🤖 AI Summary
Existing methods struggle to generate physically plausible and long-horizon dynamic human-object interaction (HOI) motions, primarily due to reliance on static interaction data and the absence of pre-trained models capable of modeling full-body dynamics. This work proposes a novel framework that integrates a pre-trained human motion diffusion prior with a static HOI imitation agent. During the planning phase, it generates enhanced dynamic HOI sequences; in the execution phase, a compositing network spatiotemporally fuses multiple policy-derived control signals. This approach achieves, for the first time, the generation of extended, dynamic HOI motions by introducing diffusion-based data augmentation and a modular controller with spatiotemporal fusion. It significantly improves interaction success rates and stability across diverse tasks while substantially reducing training time.
📝 Abstract
Generating physically plausible dynamic motions of human-object interaction (HOI) remains challenging, mainly due to existing HOI datasets limited to static interactions, and pretrained agents capable of either dynamic full-body motions without objects or static HOI motions. Recent works such as InsActor and CLoSD generate HOI motions in planning and execution stages, are yet limited to either static or short-term contacts e.g. striking. In this work, we propose a framework that fulfills dynamic and long-term interaction motions such as running while holding a table, by combining pretrained motion priors and imitation agents in planning and execution stages.

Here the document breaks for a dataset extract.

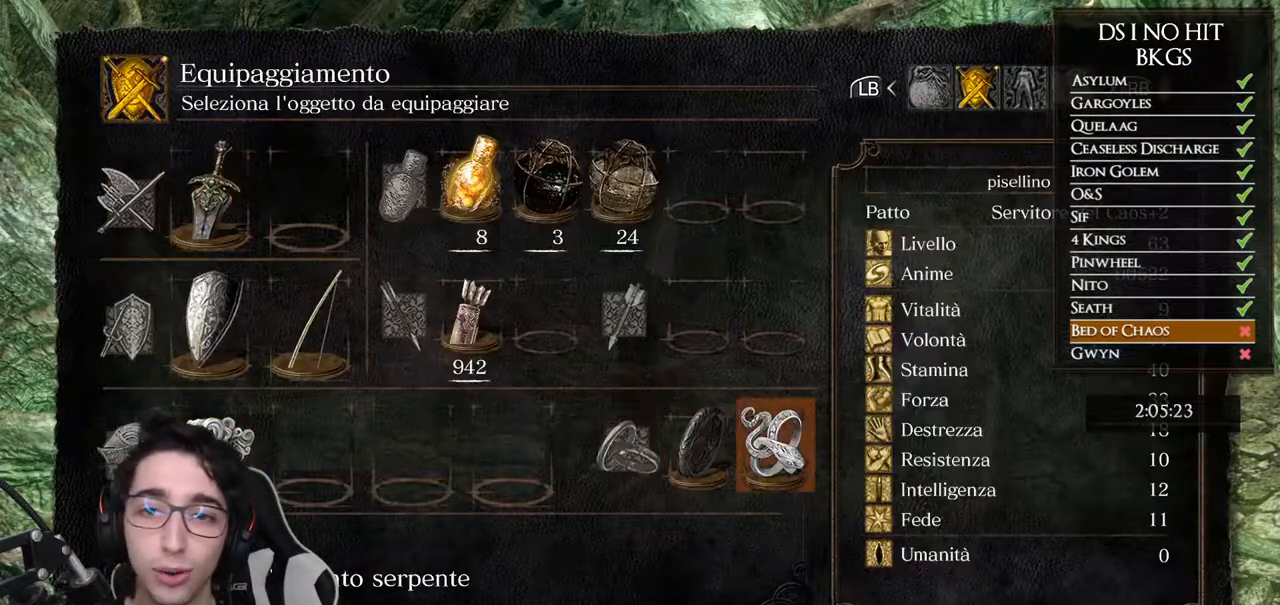
{"buttons": [], "left_stick": "up", "right_stick": "down-left", "button_events": [[67, "DPAD_RIGHT", "up"], [183, "B", "down"], [283, "B", "up"], [333, "B", "down"], [433, "B", "up"]]}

In the planning stage, we augment HOI datasets with dynamic priors from a pretrained human motion diffusion model, followed by object trajectory generation. This plans dynamic HOI sequences. In the execution stage, a composer network blends actions of pretrained imitation agents specialized either for dynamic human motions or static HOI motions, enabling spatio-temporal composition of their complementary skills. Our method over relevant prior-arts consistently improves success rates while maintaining interaction for dynamic HOI tasks. Furthermore, blending pretrained experts with our composer achieves competitive performance in significantly reduced training time. Ablation studies validate the effectiveness of our augmentation and composer blending.